Depuis plus d’un mois, la frontière franco-allemande est à nouveau fermée. Avec la pandémie de coronavirus, une nuit a suffi pour mettre fin à la libre circulation entre la France et l’Allemagne. Pour la version française du site indépendant The Conversation, Frédérique Berrod et Birte Wassenberg, professeures à Sciences Po Strasbourg, et Morgane Chovet, doctorante au sein du même Institut d’Etudes Politiques, décrivent le processus par lequel le symbolique jardin des Deux-Rives a connu le retour « d’antiques frontières ». Les trois universitaires décrivent la potentielle « fin d’un espace commun ».
Une frontière pour rassurer
Les auteures de cet article expriment tout d’abord leur doute quant aux fondements de ce retour de la frontière franco-allemande :
« On refoule tous les Français du Grand Est à la frontière, et pas seulement les malades du Covid-19 tandis que les routiers passent sans que leur santé soit contrôlée. La frontière semble donc servir à rassurer les opinions publiques plutôt qu’à éviter la propagation du virus. »
Au-delà du bien-fondé de cette fermeture, ces spécialistes en Droit et en Histoire contemporaine regrettent aussi la méthode employée par les autorités allemandes : « Ce qui est plus préoccupant encore est que ce contrôle systématique est mis en place le 16 mars sans concertation avec les autorités de la Région Grand Est ou de Strasbourg. » Désormais, côté français, c’est au niveau du ministère de l’Intérieur que le dossier peut évoluer.
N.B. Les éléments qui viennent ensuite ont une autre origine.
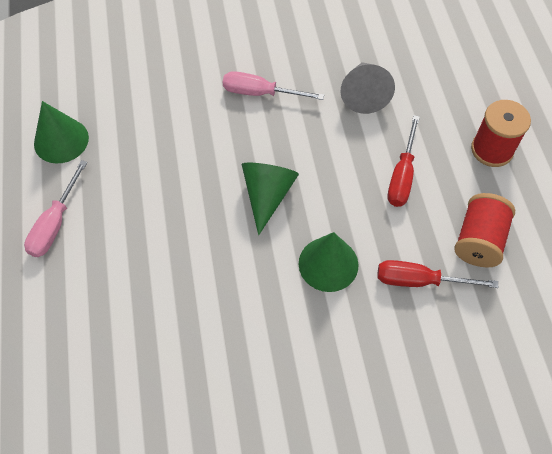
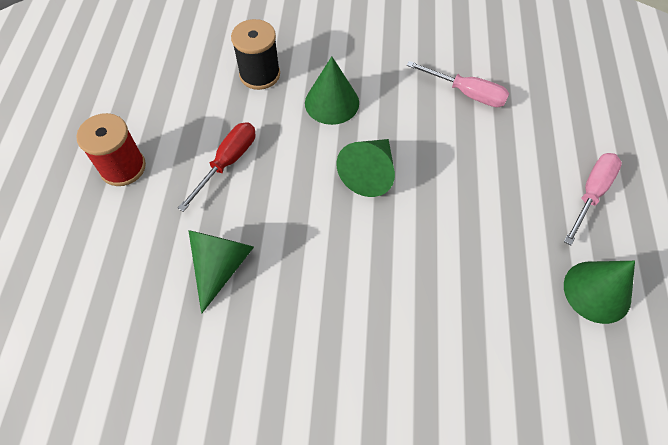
camera: 165 degrees left, 0 degrees up
pink screwdriver [223,71,324,100] -> pink screwdriver moved to [407,61,509,107]
grey cone [341,62,395,114] -> green cone [188,230,254,314]
red screwdriver [377,260,498,288] -> black spool [231,19,280,90]
red spool [454,193,515,267] -> none

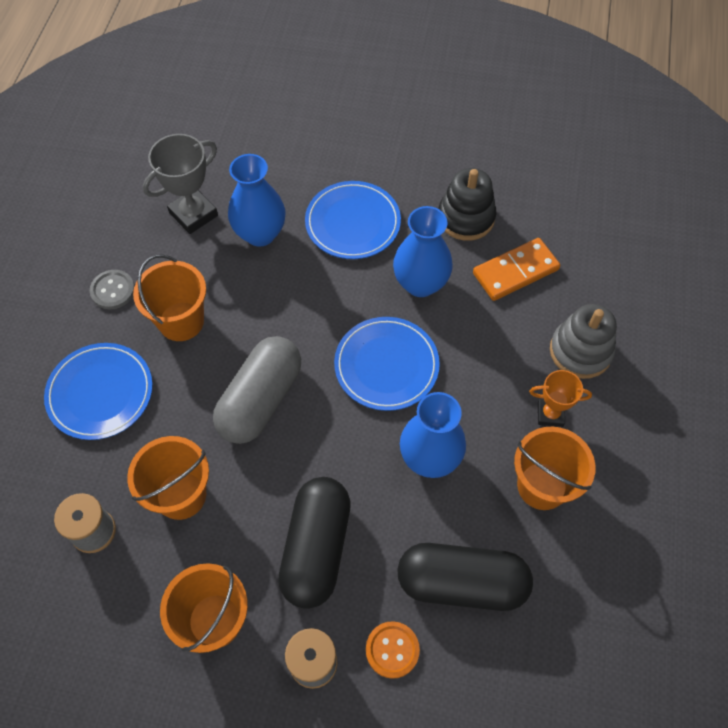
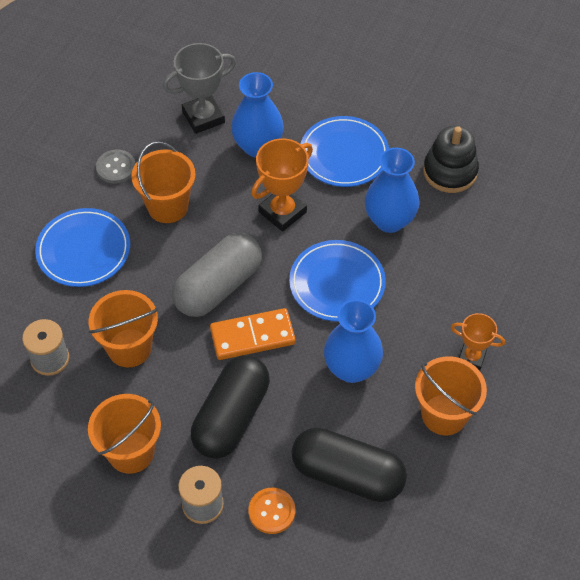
camera: 15 degrees right, 5 degrees down
orange domino [473,238,560,301] -> orange domino moved to [210,308,296,360]
grey stacking toy [550,304,617,379] -> none
none -> orange trophy [251,138,313,232]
Un appel à l’âme de l’Union Européenne
En attendant, les travailleurs transfrontaliers souffrent de ne plus pouvoir faire leur trajet pendulaire, d’ordinaire si facile. Ils doivent se doter de plusieurs documents exigés par les autorités françaises ou allemandes. En télé-travaillant, de nouvelles questions se posent pour eux, notamment en terme de cotisation au régime de sécurité sociale. « La diversité des obstacles rencontrés révèle à la fois l’importance du niveau pratique de l’intégration des espaces frontaliers et la faiblesse de la coopération administrative transfrontalière », concluent les trois auteures.
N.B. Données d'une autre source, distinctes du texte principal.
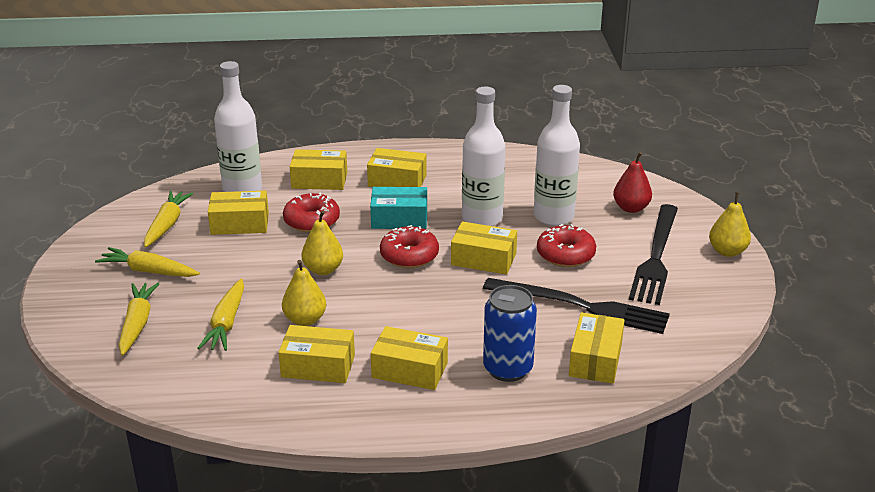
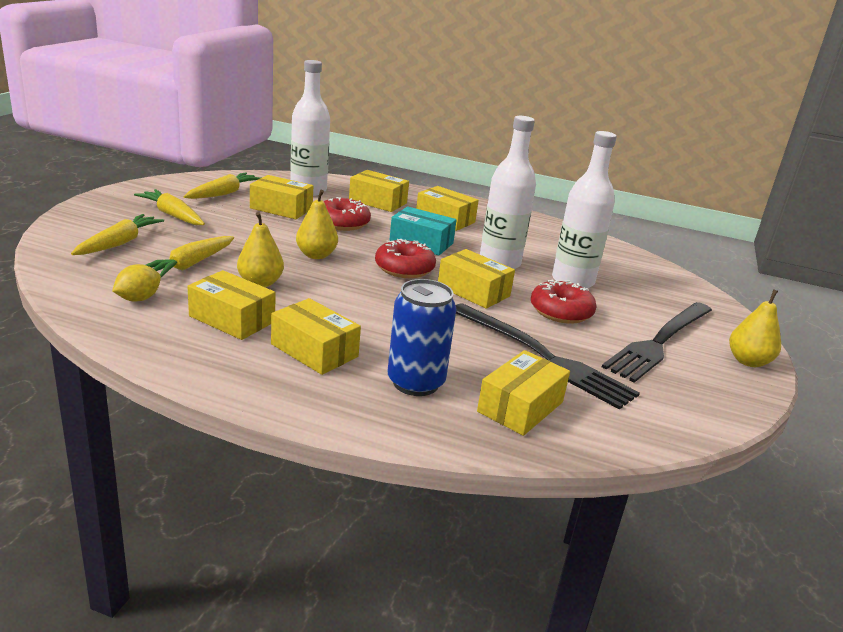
camera: 20 degrees right, 5 degrees down
red pear [613,152,652,213] -> none
none -> yellow lemon [112,264,161,302]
Face à un « virus qui ne suit certainement pas une logique de contamination nationale », Frédérique Berrod, Birte Wassenberg et Morgane Chovet rappellent l’Union Européenne à ses valeurs fondatrices. Ces dernières sont en effet basées « sur l’unification des peuples européens et non pas sur leur différentiation nationale. » Plus que jamais, l’UE devrait ainsi rester attachée « au modèle de gouvernance à multiples niveaux associant le niveau européen, les autorités nationales et les collectivités locales et régionales dans les régions transfrontalières. » Pour les trois auteures, il en va ainsi de l’âme même de l’Union Européenne.